Le contrôle interne et la gestion des risques désignent les stratégies, les actions et les processus utilisés pour gérer les risques en matière d’intégrité tels que la fraude, la corruption et les abus. Un système de contrôle interne efficace devrait également inclure des audits internes permettant d’évaluer sa propre solidité, ainsi qu’un cadre de gestion des risques robuste, propre à aider les entités à cerner les risques de corruption et à y faire face. Le contrôle et l’audit internes, tout comme la gestion des risques, contribuent aux efforts des organisations du secteur public visant à les rendre moins vulnérables face à la fraude et à la corruption et à leur permettre d’atteindre leurs buts et objectifs stratégiques, de se conformer à la réglementation, de gérer les risques et d’utiliser les ressources de façon responsable. Ils jouent un rôle essentiel dans la prévention du détournement de fonds publics et le maintien de l’efficacité et de l’intégrité des services publics, qui peuvent à leur tour renforcer la confiance dans les institutions publiques (OCDE, 2024a).
Les pays de l’OCDE disposent de réglementations solides en matière de contrôle et d’audit internes et de gestion des risques afin de prévenir les risques de corruption. Selon les Indicateurs d’intégrité publique de l’OCDE, les pays de l’OCDE remplissent en moyenne 76 % des critères classiques liés à la réglementation relative au contrôle interne et à la gestion des risques, et 55 % des critères concernant l’audit interne. Huit pays respectent l’ensemble des critères liés à la réglementation en matière de contrôle interne et de gestion des risques : le Costa Rica, l’Espagne, l’Estonie, la Lituanie, le Mexique, la Slovénie, la Suède et les États-Unis. Seule la Lituanie remplit tous les critères liés à la réglementation en matière d’audit interne.

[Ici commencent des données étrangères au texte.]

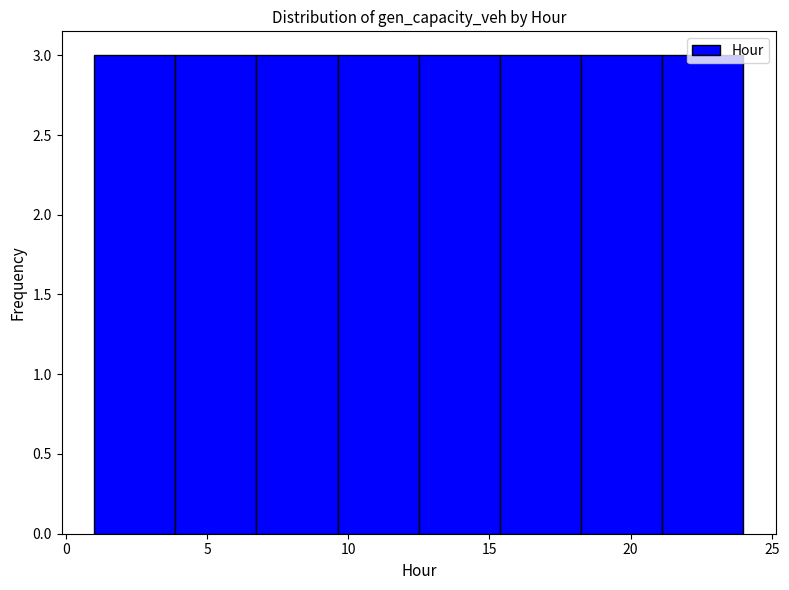

Reading left to right, transcribe this chart: for each bar, give the range it covers on the x-axis and its height. Neither the bar edges nor the heights are printed on the chart, so give them approximately, as read against the axes.

1.0 to 4.0: 3
4.0 to 7.0: 3
7.0 to 9.5: 3
9.5 to 12.5: 3
12.5 to 15.5: 3
15.5 to 18.5: 3
18.5 to 21.0: 3
21.0 to 24.0: 3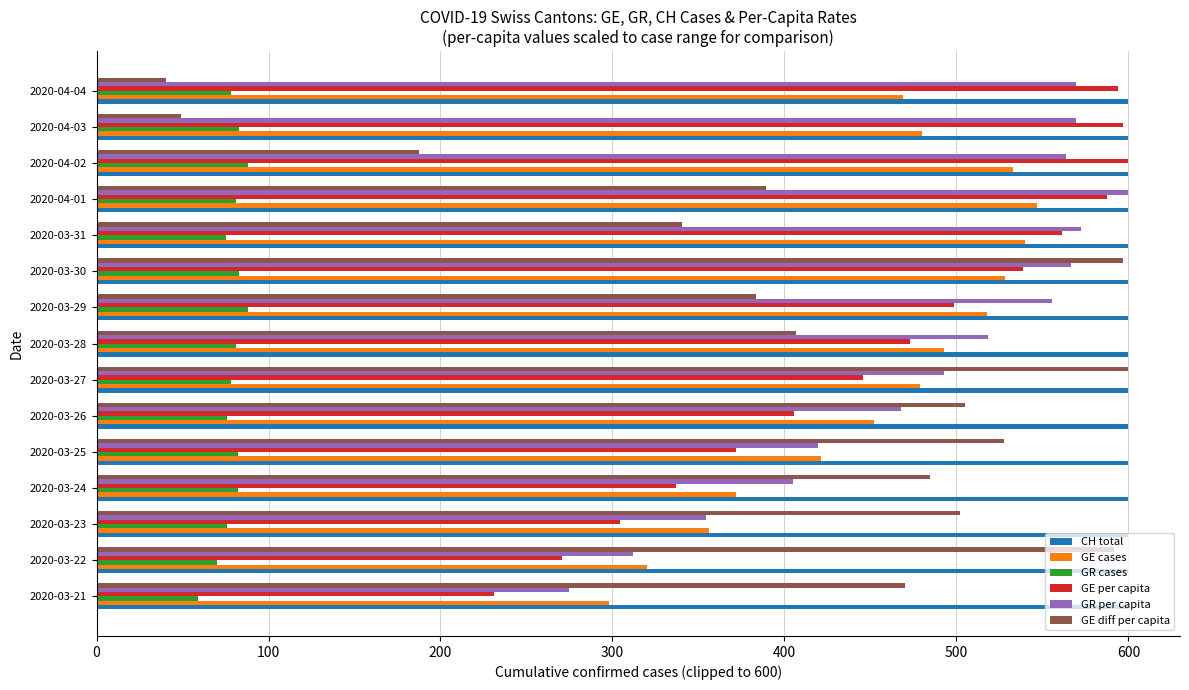

The GE diff per capita series shows 150.3 at 2020-03-22. True or false?

False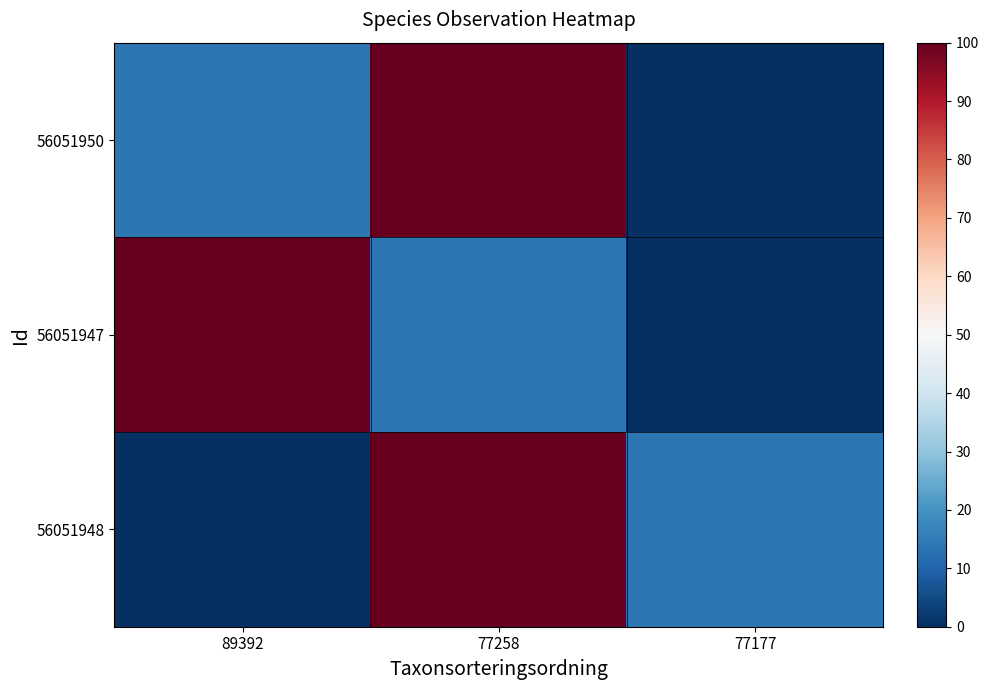

Which series has the widest spread of values?

56051950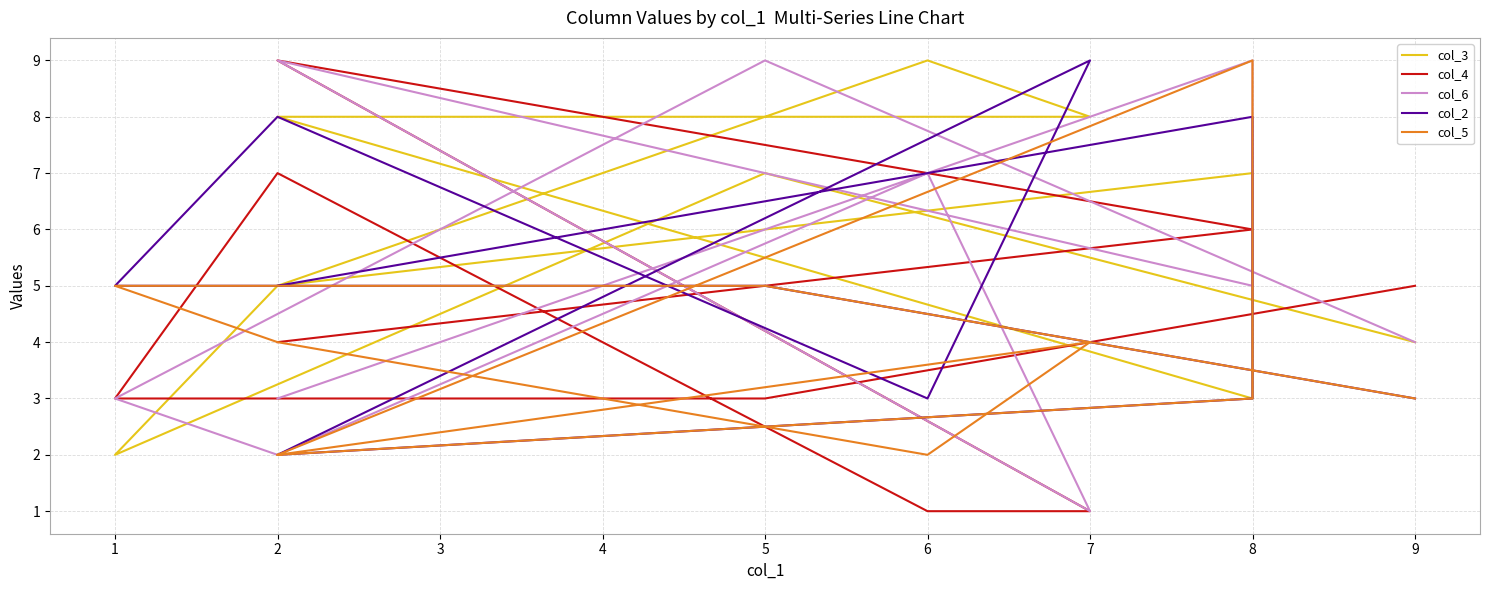

Reading left to right, what are all the values shown in this chart?

col_3: 5	7	3	8	8	9	5	2	7	4
col_4: 4	6	6	9	1	1	7	3	3	5
col_6: 3	9	5	9	1	7	2	3	9	4
col_2: 5	8	3	2	9	3	8	5	5	3
col_5: 2	3	9	2	4	2	4	5	5	3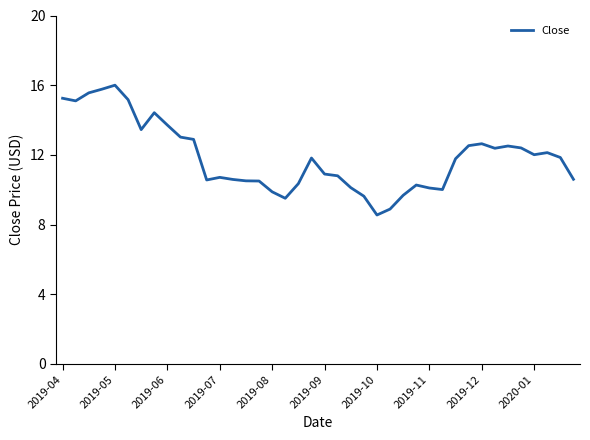

What is the smallest value displayed?

8.6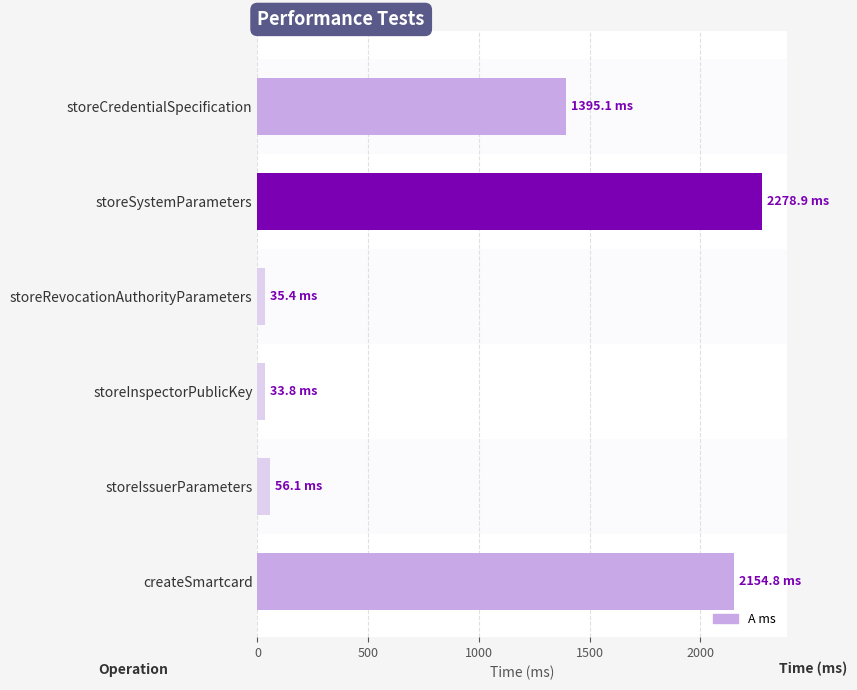

True or false: the data shows 1467.2 at createSmartcard.

False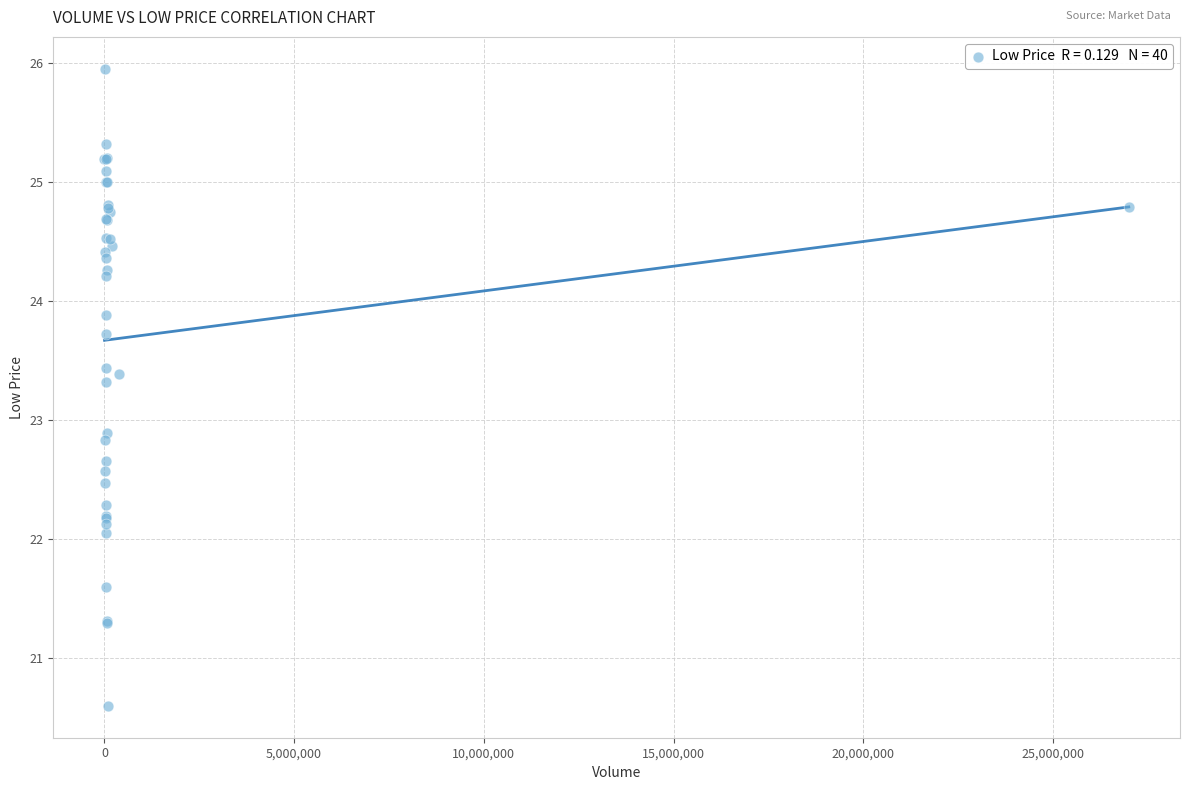

What Y value in the scatter plot is closest to 23?

22.9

Dans la pratique, malgré la solide réglementation en vigueur, l’efficacité des processus de contrôle interne, de gestion des risques et d’audit interne dans les pays de l’OCDE pourrait être améliorée. Les critères standards pour des pratiques robustes incluent notamment la garantie que les systèmes de contrôle et d’audit internes soient élaborés par une fonction centrale, et l’inclusion des risques en matière d’intégrité dans les évaluations des risques des organismes publics. En moyenne, les pays de l’OCDE remplissent 33 % de ces critères concernant les pratiques de contrôle interne et de gestion des risques, et 27 % de ces critères en ce qui concerne l’audit interne. Le pays obtenant les meilleurs résultats sur le plan de la pratique est la Lituanie, qui respecte 77 % des critères en matière de contrôle interne et de gestion des risques, et 67 % des critères en matière d’audit interne (Tableau 12.2).
Les stratégies et processus de gestion des risques en matière d’intégrité permettent à la direction d’un organisme public d’obtenir l’assurance raisonnable quant à la capacité à atteindre ses objectifs en matière d’intégrité et à gérer efficacement ses risques. Toutefois, les réglementations et stratégies liées à la gestion des risques en matière d’intégrité qui sont adoptées au niveau central ne sont pas systématiquement appliquées de façon cohérente au sein des ministères et des organismes sectoriels. Bien que la réglementation de 21 pays de l’OCDE impose l’existence d’un cadre d’évaluation des risques afin de traiter les risques en matière d’intégrité publique, seuls six de ces pays ont récemment mené une évaluation des risques à l’échelle de tous les ministères et organismes. Il s’agit de l’Australie, de l’Irlande, de la Lettonie, de la Lituanie, de la Pologne et du Portugal (Graphique 12.5).
L’audit interne est d’autant plus efficace qu’il couvre de manière suffisante les principaux domaines de risque dans le budget public. Il offre une garantie de l’efficacité des systèmes de contrôle interne et peut contribuer à prévenir la fraude en recensant les vulnérabilités et en renforçant les contrôles. Les réglementations et les pratiques en matière d’audit interne varient toutefois considérablement entre les pays de l’OCDE. En moyenne, alors que les audits internes couvrent 82 % des entités financées grâce au budget national dans les pays de l’OCDE, seulement 62 % d’entre elles ont fait l’objet d’un audit interne au cours des cinq dernières années (Graphique 12.6). Quatre pays disposent d’une couverture complète sur le plan aussi bien de la législation que de la pratique : l’Irlande, le Mexique, les Pays-Bas et la Türkiye. Six pays disposent d’une couverture complète pour ce qui est de la législation, mais ne soumettent pas toutes les entités à des audits internes en pratique : la Grèce, la Lettonie, la Lituanie, le Portugal, la République slovaque et la Slovénie (Graphique 12.6).